Der Vater, ein sportlich altersloser Mensch mit weißem Haar, setzte sich nach einer Weile zu ihm ans Bett und die Männer sprachen über Pavels Arbeit, wie es denn so gehe und ob er denn zur Zeit eine Freundin habe. Der kriegt nie eine Freundin, rief seine Mutter aus dem Hintergrund, so wie das hier aussieht. So einen wollen die Mädchen nicht. Um nicht wütend zu werden, dachte Pavel wieder an Inanna. Das stimmt, sagte sein Vater, die meisten Mädchen können mit so etwas nichts anfangen. Achtzig Prozent der Mädchen sind ganz normal, Exoten gibt es nur ganz wenige. Wenn du ein Mädchen haben willst, dann musst du auch ein bisschen normal werden.
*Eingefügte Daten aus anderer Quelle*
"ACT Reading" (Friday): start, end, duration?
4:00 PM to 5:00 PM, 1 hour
Musst dich mehr pflegen. Stell dir mal vor, ein Mädchen ist hier in der Wohnung ... Die würde gleich wieder gehen, rief seine Mutter aus dem Hintergrund, es war, dachte Pavel betrübt, ein bisschen wie mit der Wohnzimmeruhr seiner Vermieter. Erst sagte sein Vater etwas und dann setzte seine Mutter noch etwas hinzu, um die Gesamtinformation zu vervollständigen. Aber ich will doch gar nicht irgendein achtzigprozentiges Mädchen, entgegnete er hilflos und dachte an Inanna, überhaupt, wovon reden wir hier eigentlich, das ist doch alles völlig abstrakt ... Merk dir, rief seine Mutter, während sie den Wischeimer in der Toilette ausgoss, nur in einem gepflegten Körper steckt ein gepflegter Geist. Ja, das merk’ ich mir, murmelte Pavel lakonisch.
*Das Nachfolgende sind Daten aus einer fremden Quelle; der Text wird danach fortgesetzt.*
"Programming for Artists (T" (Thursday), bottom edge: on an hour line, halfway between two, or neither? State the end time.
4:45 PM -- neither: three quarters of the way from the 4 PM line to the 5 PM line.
Nachdem seine Eltern gegangen waren, sah Pavel sich in seiner Wohnung um. Wie aus dem Ei gepellt, dachte er, genau so würde die Wohnung meiner Mutter aussehen. Selbst die Wäsche hatte sie mitgenommen und gesagt, dann hast du doch mal einen Grund uns zu besuchen. Er hatte sie gewähren lassen, denn am Ende war er sehr müde gewesen und froh, nun endlich wieder allein zu sein. Mittlerweile war es acht, wie ihm die zeitversetzten Uhren in seiner Umgebung einhämmerten. Und ebenso rasch wie am Nachmittag legte er sich auch nun wieder ins Bett. Glücklichweise dauerte Magen-Darm nicht allzu lange, sagte er sich, morgen musste er auf jeden Fall zur Arbeit gehen, denn er konnte sich weder einen Verdienstausfall leisten noch sich vorstellen, einen ganzen Tag lang Inanna nicht zu sehen.